I did a quick replacement of the low input jack last night. That didn’t seem to correct the issues. I’m starting to wonder if it is the fx loop that was previously added. Got some star washers at work to rework the ground connections to the chassis at the pots.
Well effects loop could be another jack
thing, clean em or try a patchcable from
send to return if havent done yet,
see if it makes a difference.
Do you have a recommended place to get these from?
I think I did find the instructions for the cascaded gain update. May need to source some resistors.
Both Tube-Town and Mouser are excellent suppliers that stock them.
Not entirely correct they were the first batch in 76.
Later 76 amps were cascaded like the 2203 (which was only ever cascaded).
Step by step guide is here:
Looking at mouser and they all seem to be 20% tolerance.
Over use of Deoxit and the like (in it's previous life ) can actually mix with the grease that's used in the pot and spread it on the tracks.
Before replacing all of them, try dismantling them and cleaning the tracks by hand, if this is really the problem that is.
That’s pretty typical for pots, I suspect that almost all production amps ever used pots with that tolerance spec.
Of course there’s a few boutique amps with PEC pots which may have a tighter tolerance spec.
Bear in mind that tolerance is just in regard of the total track resistance.
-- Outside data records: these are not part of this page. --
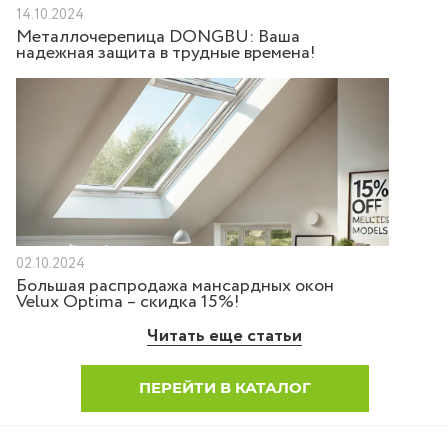
14.10.2024
Металлочерепица DONGBU: Ваша
надежная защита в трудные времена!
02.10.2024
Большая распродажа мансардных окон
Velux Optima – скидка 15%!
Читать еще статьи
ПЕРЕЙТИ В КАТАЛОГ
The conformity to the taper nominal almost never has a tolerance spec, ie it could be anything.
Did a quick measurement of pots in circuit, most are off. Need to take a minute and unsolder from circuit to measure again. I suppose that this could be my main issue.
It’s normal for the track resistance of old UK pots to tend to drift up in value. There’s no reason that should cause a problem per se, it’s rather unlikely to be the cause of the loss of volume mentioned in post #1.
Of course I have not got the amp in front of me to test but this issue with pots is a weird one. A carbon tracked pot will drift up a little - in the vintage amps I fiddle with most of the best amps have high testing pots (often >20% in the case of the old AB/RS labelled ones. Sure if they have damaged tracks that can’t be cleaned/lubed to be quiet then of course replace but I really doubt that it is the issue here.
They values have actually dropped. Off the top of my head the presence pot dropped down to something like 12ohm. Not even 12kohm. The pregain was slightly above 1M, the master was quite a bit below, I believe the middle was pretty close, bass was well below 1M and I believe treble was off a good bit too. I wrote it down but we have left for the night, don’t remember exactly what the values were.
The low readings will almost certainly be due to parallel paths, eg the master has a parallel path via the tone stack.
The presence might be wired as a pot or a variable resistor, if the latter then a high setting may cause a low resistance.
How about compiling a voltage survey? I suspect that may be a more useful exercise. Load connected, all controls zeroed. But only if you’re comfortable / safe probing around high voltages.
Ensure that the mains supply is via an RCD / GFI protected feed.